2011年9月5日星期一
History of the Causeway
The history of the causeway started in 1909 when the Johor State Railway to Johor Bahru was completed. The connection to Singapore, then the administrative headquarters of British interests in South-East Asia, was via ferry.
Singapore was then serving as the entrepot for the rest of Malaya which included the Federated Malay States (FMS), the Straits Settlements of Penang and Malacca, plus the five (Unfederated) Malay States of Johor, Kelantan, Trengganu, Kedah and Perlis.
The ferry to Woodlands was a tedious means of negotiating the Straits of Johor. Only six goods wagons could be loaded on to one ferry. Goods trucks using the ferry service numbered 11,500 in 1911. As the trade in rubber and other primary agricultural commodities and tin increased, this truck convoy grew to 54,000 in 1917, necessitating round the clock operations.
So a decision was made to connect Singapore and Kuala Lumpur with the railway line; in short, the ferry was to be replaced by tracks over a bridge or a causeway.
The design for a causeway by Messrs Coode, Fizmaurice, Wilson and Mitchell of Westminster was adopted and the contract awarded to Topham, Jones & Railton Ltd of London. In December 1919, Herbert Fancott, supervising engineer for the contractor, arrived with a large party of tough navy gangers and set up the first work camp at Woodlands, then considered the "most unhealthy spot in Singapore", with its native occupants of snakes, scorpions and centipedes.
In 1952, on his retirement, Fancott - who came to supervise one project but stayed a lifetime - recalled the "wild days" of the Causeway's construction.
The Causeway was one of the largest engineering projects of its time - 60 feet wide on top for carrying two railway tracks and a 26-feet-wide roadway spanning 3,465 feet from Johor Bahru to Woodlands.
The average depth of the waters was 46 feet and 10 culverts of 5-foot diameter were inserted to prevent accumulation of floating refuse near the lock, built near the Johor side.
It was the incorporation of the electrically operated bridge and lock, which made the Causeway then such an amazing engineering feat for its time. A rolling lift-bridge spanned the lock, elevating the railway and roadway to allow passage of small vessels. The moving parts weighed some 570 tons. This feature was later abandoned as being too disruptive to the increasing traffic across the Causeway.
In addition, the Causeway also carried the water pipelines from the Johor catchment's reservoirs to Singapore and treated water from Singapore to Johor Bahru.
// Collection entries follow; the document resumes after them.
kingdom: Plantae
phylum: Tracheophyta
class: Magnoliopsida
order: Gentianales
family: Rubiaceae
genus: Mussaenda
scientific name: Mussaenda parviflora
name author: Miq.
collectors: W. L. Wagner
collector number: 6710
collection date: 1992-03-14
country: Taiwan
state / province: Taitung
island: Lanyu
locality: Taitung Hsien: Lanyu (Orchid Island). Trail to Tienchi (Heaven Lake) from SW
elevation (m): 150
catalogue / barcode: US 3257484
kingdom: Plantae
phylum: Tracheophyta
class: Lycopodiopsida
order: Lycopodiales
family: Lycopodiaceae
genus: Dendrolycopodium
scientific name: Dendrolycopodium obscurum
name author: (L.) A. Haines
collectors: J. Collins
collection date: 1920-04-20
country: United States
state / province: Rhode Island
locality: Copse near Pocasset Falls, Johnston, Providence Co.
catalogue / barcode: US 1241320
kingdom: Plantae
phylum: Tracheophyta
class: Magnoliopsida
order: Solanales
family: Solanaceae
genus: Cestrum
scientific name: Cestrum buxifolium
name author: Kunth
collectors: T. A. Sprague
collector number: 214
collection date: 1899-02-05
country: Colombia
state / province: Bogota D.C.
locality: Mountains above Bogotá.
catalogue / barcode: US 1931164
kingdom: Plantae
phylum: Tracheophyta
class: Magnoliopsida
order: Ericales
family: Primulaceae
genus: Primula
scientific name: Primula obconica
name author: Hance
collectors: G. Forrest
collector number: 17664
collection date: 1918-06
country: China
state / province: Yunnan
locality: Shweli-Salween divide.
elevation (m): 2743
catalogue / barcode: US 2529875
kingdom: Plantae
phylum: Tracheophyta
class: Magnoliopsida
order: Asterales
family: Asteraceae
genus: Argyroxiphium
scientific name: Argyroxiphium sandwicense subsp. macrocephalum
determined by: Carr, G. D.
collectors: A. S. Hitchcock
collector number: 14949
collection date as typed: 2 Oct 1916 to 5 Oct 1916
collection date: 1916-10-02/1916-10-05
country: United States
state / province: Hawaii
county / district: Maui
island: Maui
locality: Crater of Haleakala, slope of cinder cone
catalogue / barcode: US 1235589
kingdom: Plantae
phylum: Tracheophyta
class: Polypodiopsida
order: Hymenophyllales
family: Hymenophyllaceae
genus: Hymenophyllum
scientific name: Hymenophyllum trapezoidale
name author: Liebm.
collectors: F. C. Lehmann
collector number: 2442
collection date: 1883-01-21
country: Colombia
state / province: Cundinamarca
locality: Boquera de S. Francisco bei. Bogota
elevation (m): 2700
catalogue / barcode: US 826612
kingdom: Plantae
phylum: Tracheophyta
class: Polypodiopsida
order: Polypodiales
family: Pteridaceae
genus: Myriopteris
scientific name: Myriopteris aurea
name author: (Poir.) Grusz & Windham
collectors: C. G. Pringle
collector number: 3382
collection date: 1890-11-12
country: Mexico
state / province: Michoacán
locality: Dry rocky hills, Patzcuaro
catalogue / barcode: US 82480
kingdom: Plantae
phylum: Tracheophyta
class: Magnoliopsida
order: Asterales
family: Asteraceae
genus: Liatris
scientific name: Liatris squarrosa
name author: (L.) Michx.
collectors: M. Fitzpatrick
Communication wires and cables were also securely built in.
The Causeway cost 17 million Straits dollars, a princely sum in those days, considering that the annual expenditure for the whole colony was $28.3 million in 1924. The undertaking was managed primarily as a FMS Railway project under its general manager, Mr P.A. Anthony who was on the first official journey across the Johor Straits. The cost was reportedly "shared jointly" by the Federated Malay States, Johor and the Straits Settlements.